Jay spent most of the day organising the outdoor workers to cut and collect firewood. The sound of an axe on the chopping block echoed round the grounds, breaking the eerie silence where every other noise was muffled by the thick layers of snow. Daisy accompanied them once or twice in an attempt to bring in as much greenery as possible, including large bunches of holly and ivy. It would be Christmas in a few days and it was important to make it a special occasion for all concerned, and in particular the children. Daisy even managed to persuade Jay to cut down a huge pine tree, which they planted in a barrel and placed in the entrance hall as it was too tall to put in the drawing room. That evening they drank mulled wine and played snap dragon, risking burned fingers by plucking raisins from flaming brandy. The adults joined in with the children in a riotous game of blind man’s buff, and then Jay whisked Daisy round the drawing-room floor to a tinny tune from an old musical box that Mrs Ralston had found tucked away in a cupboard. Their enjoyment seemed to be catching and soon everyone joined in, even Hilda, who was getting quite nimble on her artificial limb. The spirit of Christmas appeared to have overtaken the malignant influence of the squire, and when Daisy went to her room that night she felt that the house was happy at last. She sang as she
brushed her hair before plaiting it ready for bed.
The next day she spent hours cutting out stars from pieces of card, which she found in the squire’s study, and with Hilda’s help she made paper lanterns to hang on the tree. Judy and Molly cut out strips of wallpaper they had found while exploring one of the unused attic rooms, and Cook whipped up some flour and water paste so that they could make paperchains. In the same attic Mary discovered a box of toys that had been put away without ever being used, and a dusty portrait stowed away under the eaves, which Mrs Ralston identified as being Sophia Tattersall, the squire’s long-suffering wife, who died at a relatively young age. Neither Mrs Ralston nor Mary could give an explanation as to why the squire’s late wife had hoarded toys when she was childless, although Daisy thought privately that perhaps the poor woman had longed to become a mother and had refused to accept that it might never happen.
Daisy had the chest taken to her room. The toys might be outdated and covered in cobwebs, but they were in good condition, and that evening, when the children were in bed asleep, she took the smaller items to the kitchen where she washed each one carefully and set them by the range to dry.

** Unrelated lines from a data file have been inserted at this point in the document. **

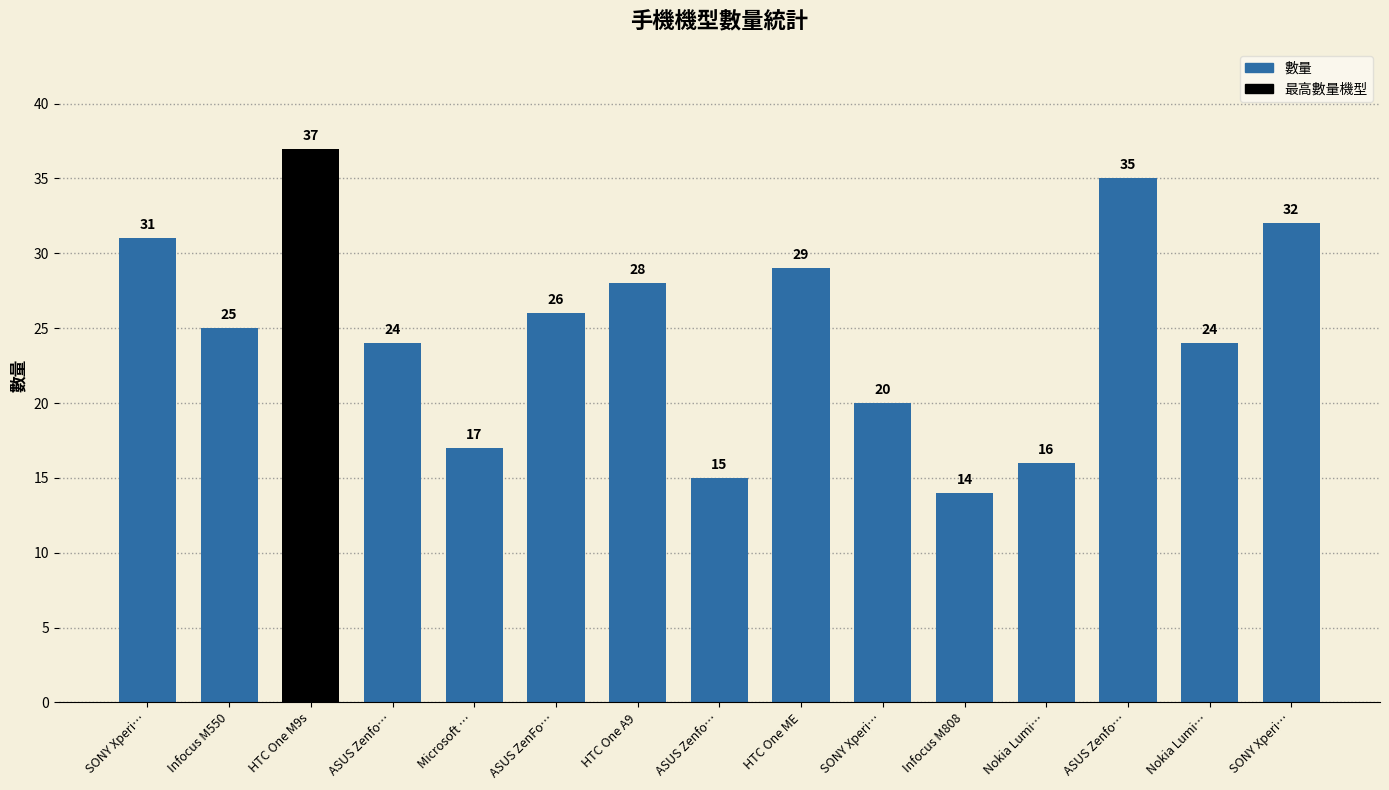

What is the label of the 5th bar from the right?

Infocus M808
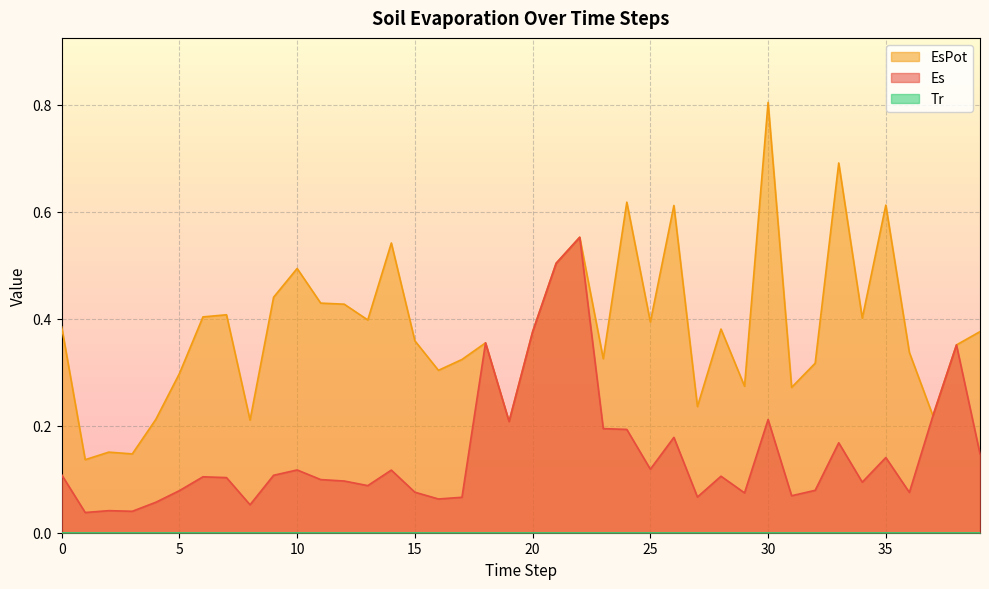

What is the difference between the EsPot values at 25 and 37?

0.2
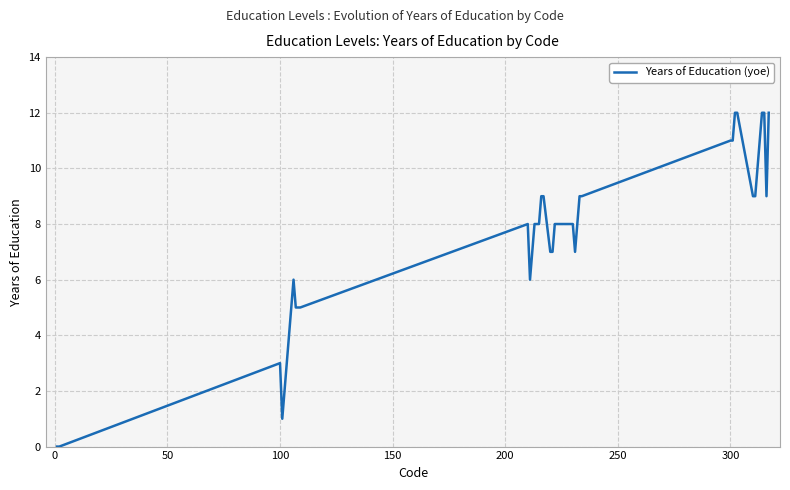

What is the greatest value displayed?

12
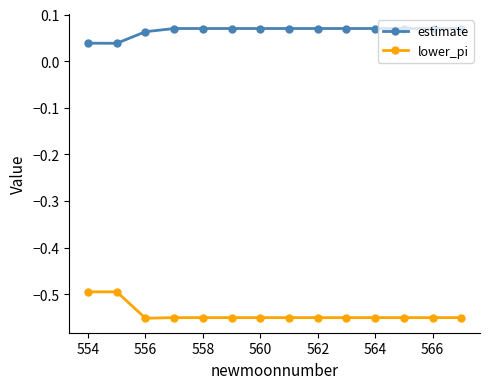

Which series has the largest total across all categories?

estimate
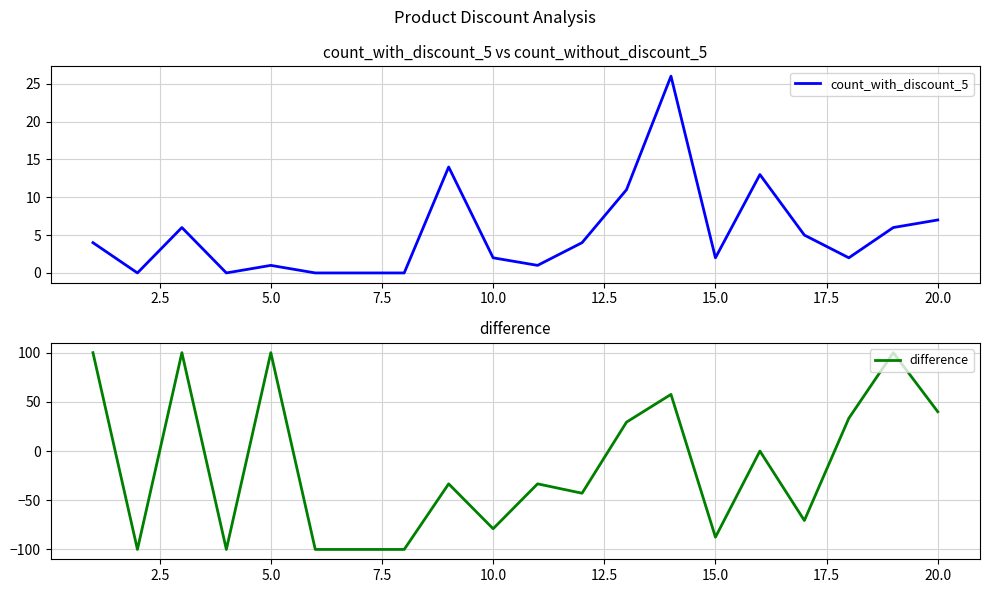

What is the smallest value displayed?

-100.0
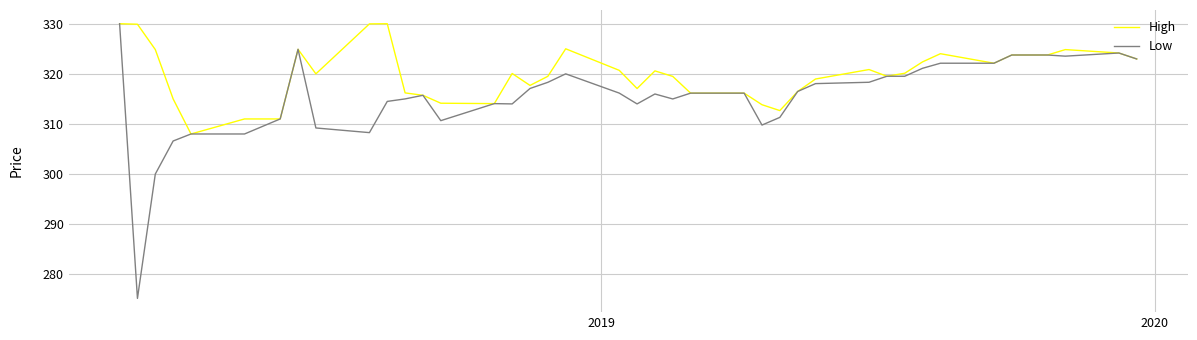

What is the maximum value for Low?

330.0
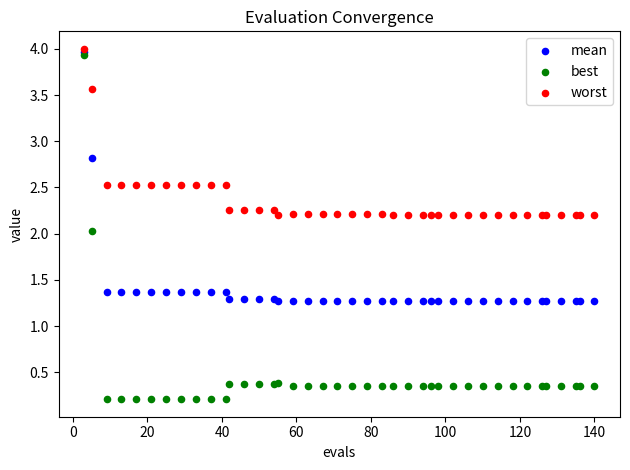

In the worst series, what Y value is closest to 3?

2.5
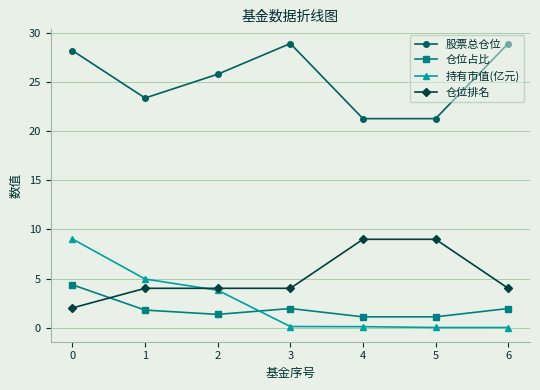

The 仓位占比 series shows 2.9 at 6. True or false?

False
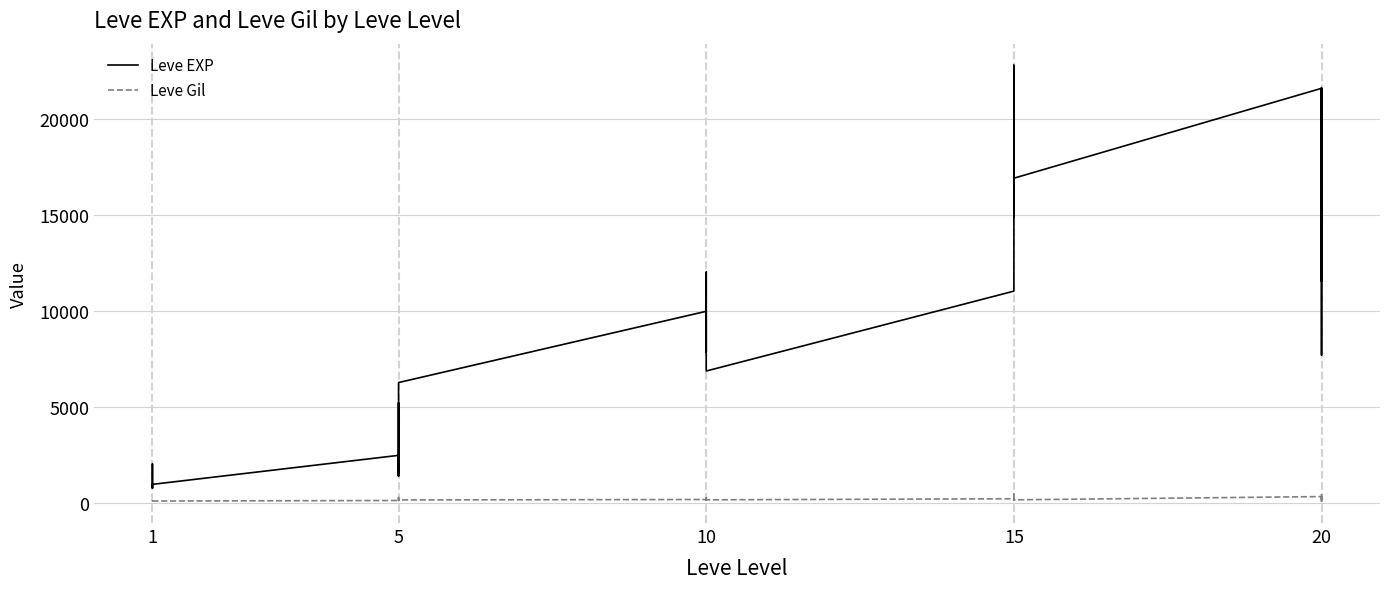

What is the value of the Leve Gil point at the 1st from the left?

113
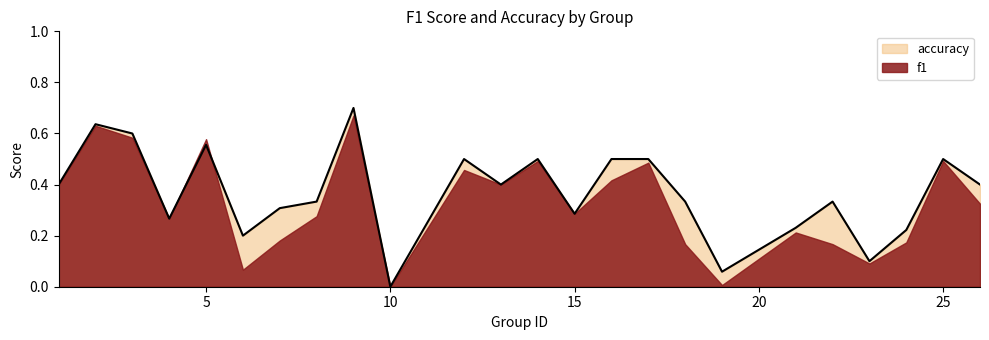

What is the value of the 16th point from the left?

0.5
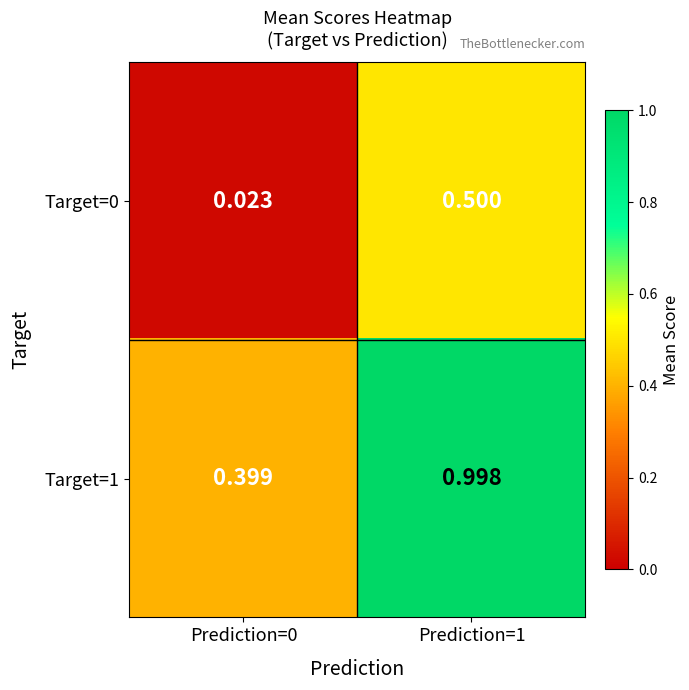

Which series changed the most between Prediction=0 and Prediction=1?

Target=1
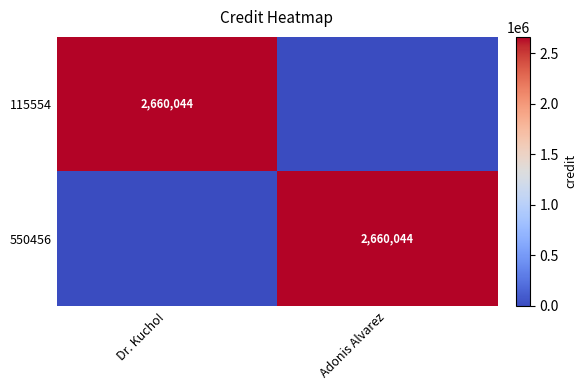

True or false: 550456 has a value of 3874240 at Adonis Alvarez.

False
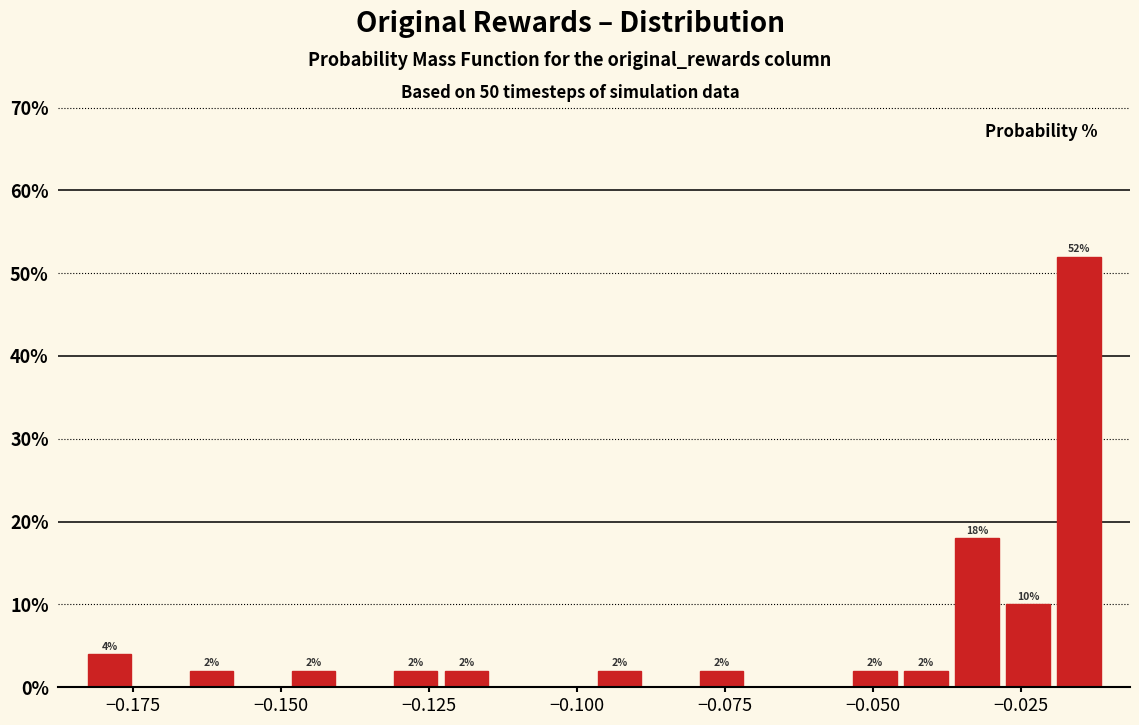

Around what value on the x-axis is the tallest bar? Give the approximate position of its centre, as read against the axis.

-0.015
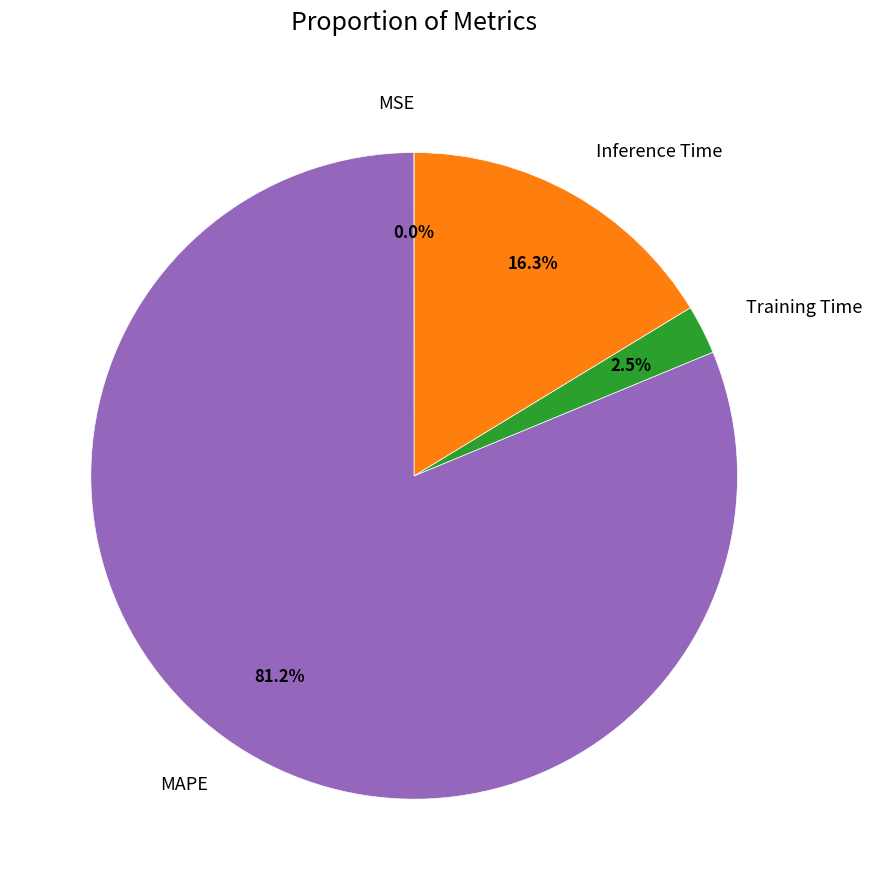

Which has a higher value, Inference Time or MAPE?

MAPE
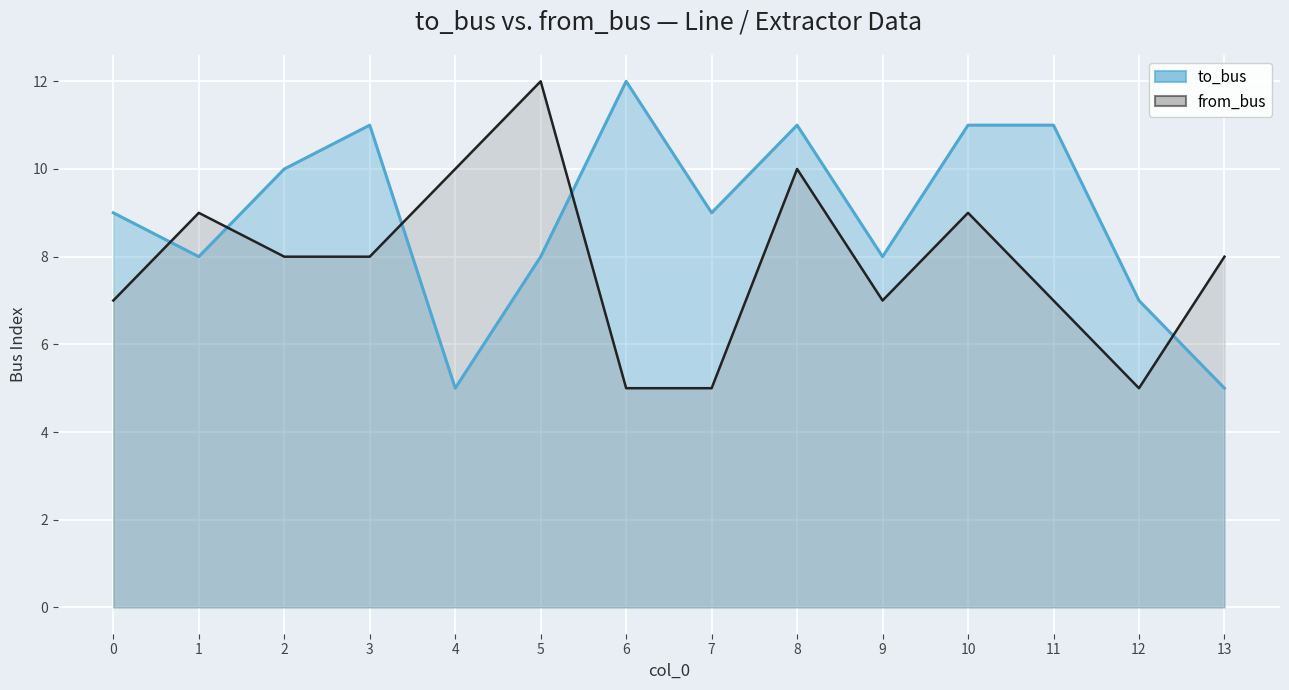

In to_bus, how many points are lower than both neighbors (excluding endpoints)?

4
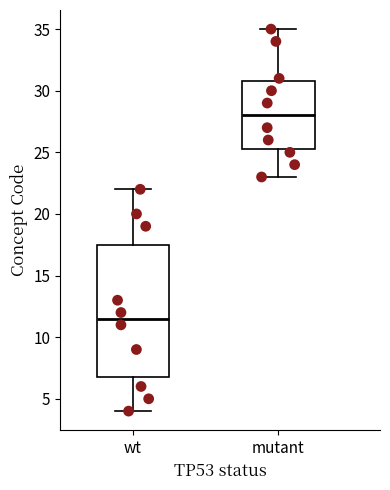

Reading left to right, read every box against the y-axis: the position of its median line, the range the box covers, and the ends of its whiskers. The values are not printed on the chart, so give them approximately, as read against the axis.

wt: median 11.5, box 7.0 to 17.5, whiskers 4.0 to 22.0
mutant: median 28.0, box 25.5 to 31.0, whiskers 23.0 to 35.0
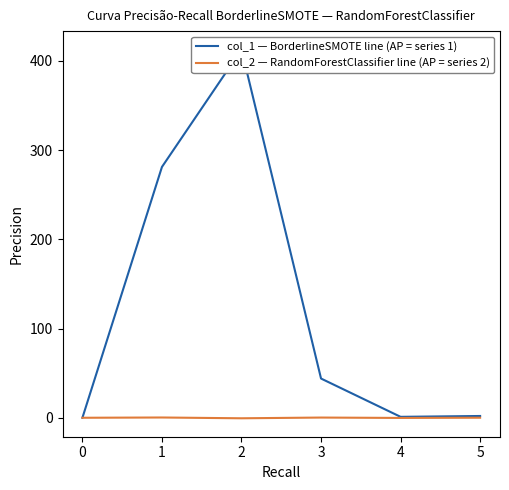

True or false: col_1 — BorderlineSMOTE line (AP = series 1) has more than 2 points higher than both neighbors.

False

Wooden soldiers lined up in front of the fire as if on parade, and dolls with porcelain faces and wigs made from human hair, were naked beneath pieces of flannel, waiting for their lace-trimmed dresses and pantalettes to dry on a makeshift washing line stretched between two chairs. Daisy was replacing some brightly coloured building blocks in their box when Jay burst into the kitchen.
‘Hilda told me you were down here. What on earth are you doing?’ He gazed in amazement at the array of children’s toys. ‘Where did you get these?’
‘Mary came across them in one of the attic rooms, along with a portrait of the squire’s late wife. The poor lady must have been desperate for a child.’
‘And then I came along.’ Jay pulled a face. ‘I can imagine that didn’t make for a happy marriage.’
‘I think the squire ruined any chance of that simply by being himself. Anyway, the day after tomorrow is Christmas Eve, so I want to have all these wrapped and put round the tree for the children. We can at least give them a happy time.’ She smiled up at him. ‘And the tree is magnificent. We just need some more decorations to make it look even more beautiful.’